The national vacancy rate dropped to 4.5 percent from 4.7 percent in the third quarter and 5.2 percent a year earlier, the New York-based real estate research firm said today. It was the lowest since the third quarter of 2001, when the rate was 3.9 percent, according to Reis.
The number of occupied apartments in the U.S. has been rising since the second quarter of 2009 as millions of people forced out of their houses by foreclosure switched to renting, and stricter mortgage requirements made it harder for potential homebuyers to obtain loans.

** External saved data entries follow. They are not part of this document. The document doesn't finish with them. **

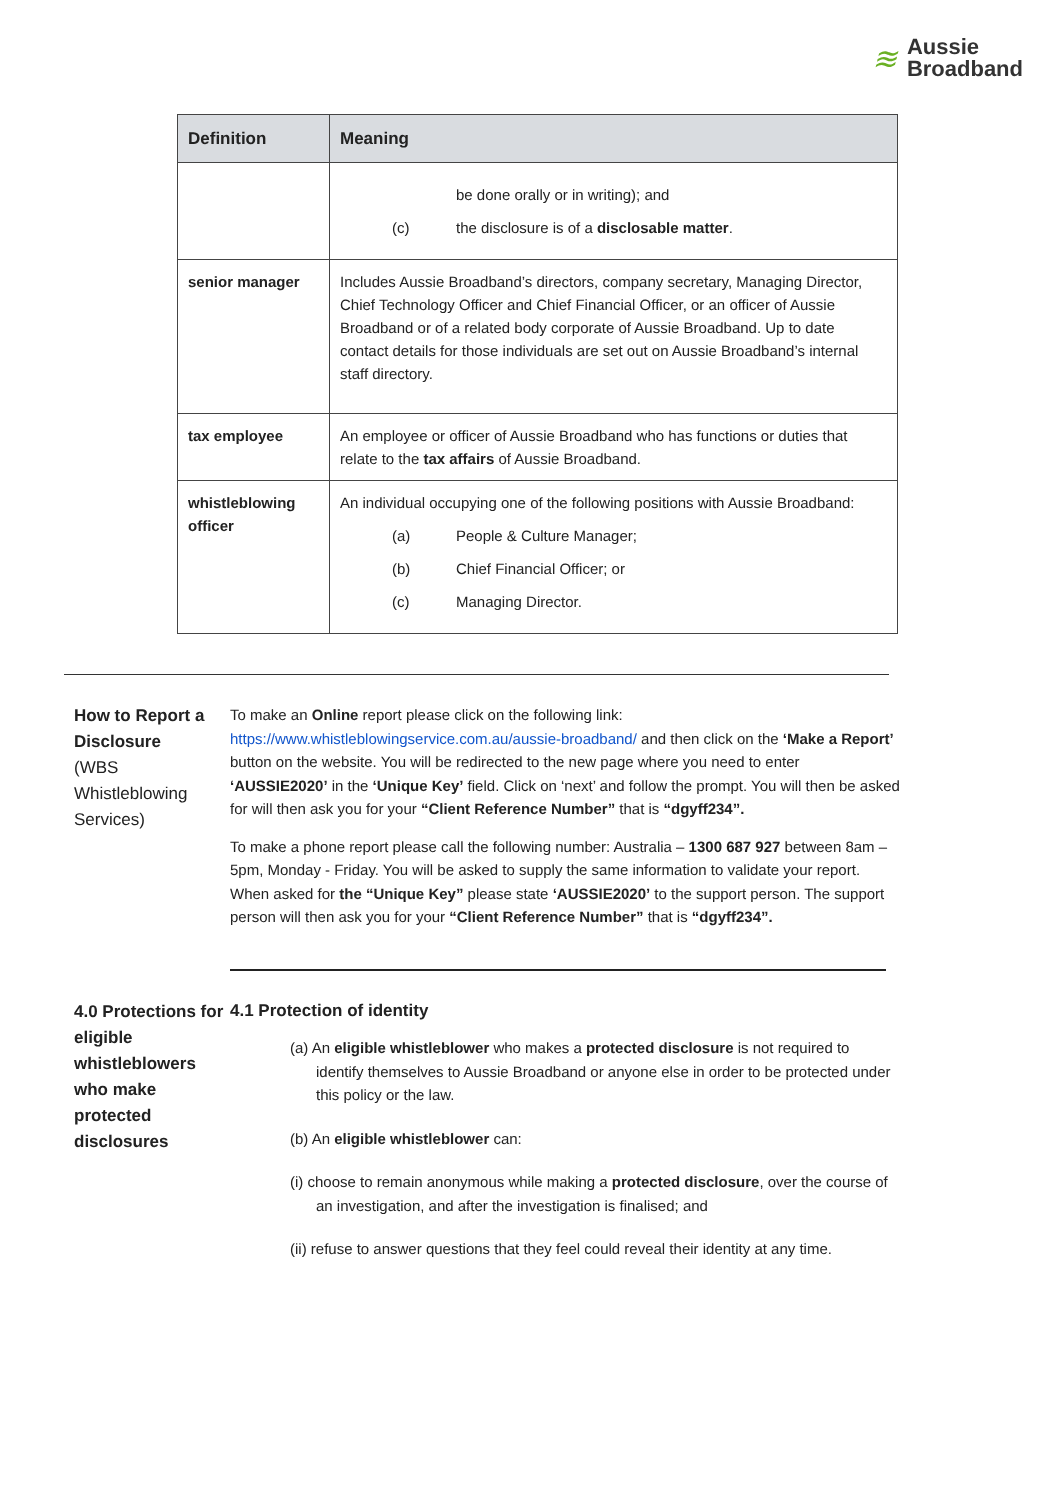≋
Aussie
Broadband
| Definition | Meaning |
| --- | --- |
| | be done orally or in writing); and (c) the disclosure is of a disclosable matter . |
| senior manager | Includes Aussie Broadband’s directors, company secretary, Managing Director, Chief Technology Officer and Chief Financial Officer, or an officer of Aussie Broadband or of a related body corporate of Aussie Broadband. Up to date contact details for those individuals are set out on Aussie Broadband’s internal staff directory. |
| tax employee | An employee or officer of Aussie Broadband who has functions or duties that relate to the tax affairs of Aussie Broadband. |
| whistleblowing officer | An individual occupying one of the following positions with Aussie Broadband: (a) People & Culture Manager; (b) Chief Financial Officer; or (c) Managing Director. |
How to Report a Disclosure
(WBS Whistleblowing Services)
To make an Online report please click on the following link: https://www.whistleblowingservice.com.au/aussie-broadband/ and then click on the ‘Make a Report’ button on the website. You will be redirected to the new page where you need to enter ‘AUSSIE2020’ in the ‘Unique Key’ field. Click on ‘next’ and follow the prompt. You will then be asked for will then ask you for your “Client Reference Number” that is “dgyff234”.
To make a phone report please call the following number: Australia – 1300 687 927 between 8am – 5pm, Monday - Friday. You will be asked to supply the same information to validate your report. When asked for the “Unique Key” please state ‘AUSSIE2020’ to the support person. The support person will then ask you for your “Client Reference Number” that is “dgyff234”.
4.0 Protections for eligible whistleblowers who make protected disclosures
4.1 Protection of identity
(a) An eligible whistleblower who makes a protected disclosure is not required to identify themselves to Aussie Broadband or anyone else in order to be protected under this policy or the law.
(b) An eligible whistleblower can:
(i) choose to remain anonymous while making a protected disclosure, over the course of an investigation, and after the investigation is finalised; and
(ii) refuse to answer questions that they feel could reveal their identity at any time.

“The dominant force is foreclosure,” Doug Poutasse, head of strategy and research at Bentall Kennedy, a Toronto-based property-investment firm that oversees $29.4 billion of assets across North America, said in a telephone interview. “Demand growth remains above supply growth in almost every market.”
Landlords had their biggest net leasing gains of the year, at 45,162 units, up from 24,951 units in the third quarter, Reis said.
Apartment construction rose for a third straight quarter as strong demand and rising rents encouraged building, Reis said. A total of 24,614 units were completed in the fourth quarter, up from 17,378 units in the previous three months and 10,145 units a year earlier. The last time there were more completions was the second quarter of 2010, the firm said.
The average U.S. asking rent rose to $1,097 a month from $1,064 a year earlier, and effective rents — the average rate after such concessions as a free month — rose to $1,048 from $1,010.